◆ What this task involves: Exactly as written, return all the data, leaving its pictures behind.

◆ Collected data:
□ □ □ □ □
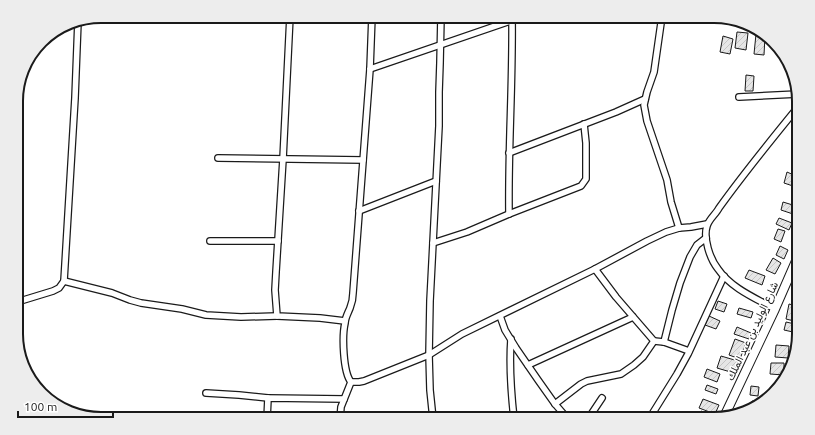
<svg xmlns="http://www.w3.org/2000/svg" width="815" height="435" viewBox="0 0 815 435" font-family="Ubuntu,Vazirmatn,sans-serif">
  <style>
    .building { fill: url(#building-hatch); stroke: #1a1a1a }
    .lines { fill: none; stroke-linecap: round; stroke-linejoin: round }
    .street-casing { stroke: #1a1a1a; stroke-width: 8 }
    .secondary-casing { stroke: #1a1a1a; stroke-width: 10 }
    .street { stroke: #fff; stroke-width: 5.5 }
    .secondary { stroke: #fff; stroke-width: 8 }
    .labels { text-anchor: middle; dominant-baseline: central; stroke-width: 3; stroke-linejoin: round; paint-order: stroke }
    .street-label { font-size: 11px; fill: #1a1a1a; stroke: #fff }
    .rim { fill: none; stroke: #1a1a1a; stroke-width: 2 }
  </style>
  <defs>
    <pattern id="building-hatch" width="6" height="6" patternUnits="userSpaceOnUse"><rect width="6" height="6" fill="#e6e6e6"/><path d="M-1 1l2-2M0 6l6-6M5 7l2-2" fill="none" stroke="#c5c5c5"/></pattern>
  </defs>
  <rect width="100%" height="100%" fill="#fff"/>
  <g class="building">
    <polygon points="737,32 748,33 746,50 735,48"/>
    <polygon points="756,34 764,35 765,36 764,55 754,54"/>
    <polygon points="723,36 733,39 730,54 720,52"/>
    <polygon points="746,75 754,76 753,91 745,91"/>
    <polygon points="787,172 796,176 793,186 784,183"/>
    <polygon points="783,202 796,206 793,214 781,210"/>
    <polygon points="779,218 792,223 789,230 776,224"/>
    <polygon points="778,229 785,231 781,242 774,239"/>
    <polygon points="780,246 788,250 784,259 776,255"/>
    <polygon points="773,258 781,263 775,274 766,270"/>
    <polygon points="749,270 765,276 762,285 745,278"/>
    <polygon points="718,301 727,304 724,312 715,309"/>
    <polygon points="789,304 797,306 794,321 786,319"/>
    <polygon points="739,308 753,312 751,318 737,314"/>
    <polygon points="709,316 720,321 716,329 705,325"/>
    <polygon points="786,322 795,324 793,332 784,330"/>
    <polygon points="737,327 751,333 749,339 734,334"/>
    <polygon points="735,339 746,343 740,359 729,355"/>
    <polygon points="776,345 789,346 788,358 775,357"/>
    <polygon points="721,356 738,361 734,373 717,368"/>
    <polygon points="771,363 784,363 784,375 770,374"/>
    <polygon points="707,369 720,374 717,382 704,377"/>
    <polygon points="707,385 718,389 716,394 705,390"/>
    <polygon points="751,386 759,387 758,396 750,395"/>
    <polygon points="703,399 719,405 715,414 699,408"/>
    <polygon points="752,401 762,402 762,404 751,408"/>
    <polygon points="701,411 714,416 713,419 699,419"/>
  </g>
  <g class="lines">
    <defs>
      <g id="street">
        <polyline points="290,16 283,159 276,272 275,290 277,316 320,318 345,321"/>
        <polyline points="662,16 654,72 647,92 644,105 647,121 667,180 671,202 679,228"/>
        <polyline points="370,69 513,20"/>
        <polyline points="739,97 798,94"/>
        <polyline points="509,153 616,112 645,99"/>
        <polyline points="218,158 363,160"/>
        <polyline points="359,211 436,181"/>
        <path d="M509 214C508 148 513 82 512 16"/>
        <polyline points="210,241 278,241"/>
        <polyline points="433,243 467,232 509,214 581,186 586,179 586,143 584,124"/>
        <polyline points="64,281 112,293 130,300 141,303 182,309 206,315 241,317 277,316"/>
        <polyline points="17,302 53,291 59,288 64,281 75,98 78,21"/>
        <path d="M775 309C755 298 731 288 718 269 710 259 703 238 707 226 709 219 716 214 719 208 744 173 771 140 798 107"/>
        <polyline points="500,316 505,330 516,348 538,380 555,404 568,419"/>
        <path d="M511 339C509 366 511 392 514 419"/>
        <polyline points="654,341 664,342 689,351"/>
        <polyline points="664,342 672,310 680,283 690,257 697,245 706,238"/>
        <polyline points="528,365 633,317"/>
        <polyline points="351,382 359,382 364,381 429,355 462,334 595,269 647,241 666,232 679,228 691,227 707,224"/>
        <polyline points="206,393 239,395 268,398"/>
        <polyline points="555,404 581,384 587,381 621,374 634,365 643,357 654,341 616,297 595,269"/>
        <polyline points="267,419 268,398 344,399"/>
        <path d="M340 419 341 407 351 382C343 372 342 336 345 323 345 318 348 313 350 308 352 303 353 298 353 293L370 69 372 16"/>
        <polyline points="433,419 430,390 429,355 430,301 439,126 439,92 440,63 441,16"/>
        <polyline points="588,419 602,398"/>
        <polyline points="649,419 677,374 688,354 724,276"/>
      </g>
      <polyline id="secondary" points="724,417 775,309 799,254"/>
    </defs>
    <use href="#street" class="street-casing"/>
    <use href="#secondary" class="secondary-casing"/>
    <use href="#street" class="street"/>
    <use href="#secondary" class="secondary"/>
  </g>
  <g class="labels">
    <g class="street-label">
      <text transform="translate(752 331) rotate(-65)">شارع الوليد بن عبد الملك</text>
    </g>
  </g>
  <path d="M0 0H815V435H0ZM101 23H714A78 78 0 0 1 792 101V334A78 78 0 0 1 714 412H101A78 78 0 0 1 23 334V101A78 78 0 0 1 101 23Z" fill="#ededed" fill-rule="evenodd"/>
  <path class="rim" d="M101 23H714A78 78 0 0 1 792 101V334A78 78 0 0 1 714 412H101A78 78 0 0 1 23 334V101A78 78 0 0 1 101 23Z"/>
  <path d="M18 411v6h95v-6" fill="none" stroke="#1a1a1a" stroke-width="2"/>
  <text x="24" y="411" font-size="12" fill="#1a1a1a" stroke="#ffffff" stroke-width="3" paint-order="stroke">100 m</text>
</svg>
□ □ □ □ □
◆ Answer box:
<svg xmlns="http://www.w3.org/2000/svg" width="815" height="435" viewBox="0 0 815 435" font-family="Ubuntu,Vazirmatn,sans-serif">
  <style>
    .building { fill: url(#building-hatch); stroke: #1a1a1a }
    .lines { fill: none; stroke-linecap: round; stroke-linejoin: round }
    .street-casing { stroke: #1a1a1a; stroke-width: 8 }
    .secondary-casing { stroke: #1a1a1a; stroke-width: 10 }
    .street { stroke: #fff; stroke-width: 5.5 }
    .secondary { stroke: #fff; stroke-width: 8 }
    .labels { text-anchor: middle; dominant-baseline: central; stroke-width: 3; stroke-linejoin: round; paint-order: stroke }
    .street-label { font-size: 11px; fill: #1a1a1a; stroke: #fff }
    .rim { fill: none; stroke: #1a1a1a; stroke-width: 2 }
  </style>
  <defs>
    <pattern id="building-hatch" width="6" height="6" patternUnits="userSpaceOnUse"><rect width="6" height="6" fill="#e6e6e6"/><path d="M-1 1l2-2M0 6l6-6M5 7l2-2" fill="none" stroke="#c5c5c5"/></pattern>
  </defs>
  <rect width="100%" height="100%" fill="#fff"/>
  <g class="building">
    <polygon points="737,32 748,33 746,50 735,48"/>
    <polygon points="756,34 764,35 765,36 764,55 754,54"/>
    <polygon points="723,36 733,39 730,54 720,52"/>
    <polygon points="746,75 754,76 753,91 745,91"/>
    <polygon points="787,172 796,176 793,186 784,183"/>
    <polygon points="783,202 796,206 793,214 781,210"/>
    <polygon points="779,218 792,223 789,230 776,224"/>
    <polygon points="778,229 785,231 781,242 774,239"/>
    <polygon points="780,246 788,250 784,259 776,255"/>
    <polygon points="773,258 781,263 775,274 766,270"/>
    <polygon points="749,270 765,276 762,285 745,278"/>
    <polygon points="718,301 727,304 724,312 715,309"/>
    <polygon points="789,304 797,306 794,321 786,319"/>
    <polygon points="739,308 753,312 751,318 737,314"/>
    <polygon points="709,316 720,321 716,329 705,325"/>
    <polygon points="786,322 795,324 793,332 784,330"/>
    <polygon points="737,327 751,333 749,339 734,334"/>
    <polygon points="735,339 746,343 740,359 729,355"/>
    <polygon points="776,345 789,346 788,358 775,357"/>
    <polygon points="721,356 738,361 734,373 717,368"/>
    <polygon points="771,363 784,363 784,375 770,374"/>
    <polygon points="707,369 720,374 717,382 704,377"/>
    <polygon points="707,385 718,389 716,394 705,390"/>
    <polygon points="751,386 759,387 758,396 750,395"/>
    <polygon points="703,399 719,405 715,414 699,408"/>
    <polygon points="752,401 762,402 762,404 751,408"/>
    <polygon points="701,411 714,416 713,419 699,419"/>
  </g>
  <g class="lines">
    <defs>
      <g id="street">
        <polyline points="290,16 283,159 276,272 275,290 277,316 320,318 345,321"/>
        <polyline points="662,16 654,72 647,92 644,105 647,121 667,180 671,202 679,228"/>
        <polyline points="370,69 513,20"/>
        <polyline points="739,97 798,94"/>
        <polyline points="509,153 616,112 645,99"/>
        <polyline points="218,158 363,160"/>
        <polyline points="359,211 436,181"/>
        <path d="M509 214C508 148 513 82 512 16"/>
        <polyline points="210,241 278,241"/>
        <polyline points="433,243 467,232 509,214 581,186 586,179 586,143 584,124"/>
        <polyline points="64,281 112,293 130,300 141,303 182,309 206,315 241,317 277,316"/>
        <polyline points="17,302 53,291 59,288 64,281 75,98 78,21"/>
        <path d="M775 309C755 298 731 288 718 269 710 259 703 238 707 226 709 219 716 214 719 208 744 173 771 140 798 107"/>
        <polyline points="500,316 505,330 516,348 538,380 555,404 568,419"/>
        <path d="M511 339C509 366 511 392 514 419"/>
        <polyline points="654,341 664,342 689,351"/>
        <polyline points="664,342 672,310 680,283 690,257 697,245 706,238"/>
        <polyline points="528,365 633,317"/>
        <polyline points="351,382 359,382 364,381 429,355 462,334 595,269 647,241 666,232 679,228 691,227 707,224"/>
        <polyline points="206,393 239,395 268,398"/>
        <polyline points="555,404 581,384 587,381 621,374 634,365 643,357 654,341 616,297 595,269"/>
        <polyline points="267,419 268,398 344,399"/>
        <path d="M340 419 341 407 351 382C343 372 342 336 345 323 345 318 348 313 350 308 352 303 353 298 353 293L370 69 372 16"/>
        <polyline points="433,419 430,390 429,355 430,301 439,126 439,92 440,63 441,16"/>
        <polyline points="588,419 602,398"/>
        <polyline points="649,419 677,374 688,354 724,276"/>
      </g>
      <polyline id="secondary" points="724,417 775,309 799,254"/>
    </defs>
    <use href="#street" class="street-casing"/>
    <use href="#secondary" class="secondary-casing"/>
    <use href="#street" class="street"/>
    <use href="#secondary" class="secondary"/>
  </g>
  <g class="labels">
    <g class="street-label">
      <text transform="translate(752 331) rotate(-65)">شارع الوليد بن عبد الملك</text>
    </g>
  </g>
  <path d="M0 0H815V435H0ZM101 23H714A78 78 0 0 1 792 101V334A78 78 0 0 1 714 412H101A78 78 0 0 1 23 334V101A78 78 0 0 1 101 23Z" fill="#ededed" fill-rule="evenodd"/>
  <path class="rim" d="M101 23H714A78 78 0 0 1 792 101V334A78 78 0 0 1 714 412H101A78 78 0 0 1 23 334V101A78 78 0 0 1 101 23Z"/>
  <path d="M18 411v6h95v-6" fill="none" stroke="#1a1a1a" stroke-width="2"/>
  <text x="24" y="411" font-size="12" fill="#1a1a1a" stroke="#ffffff" stroke-width="3" paint-order="stroke">100 m</text>
</svg>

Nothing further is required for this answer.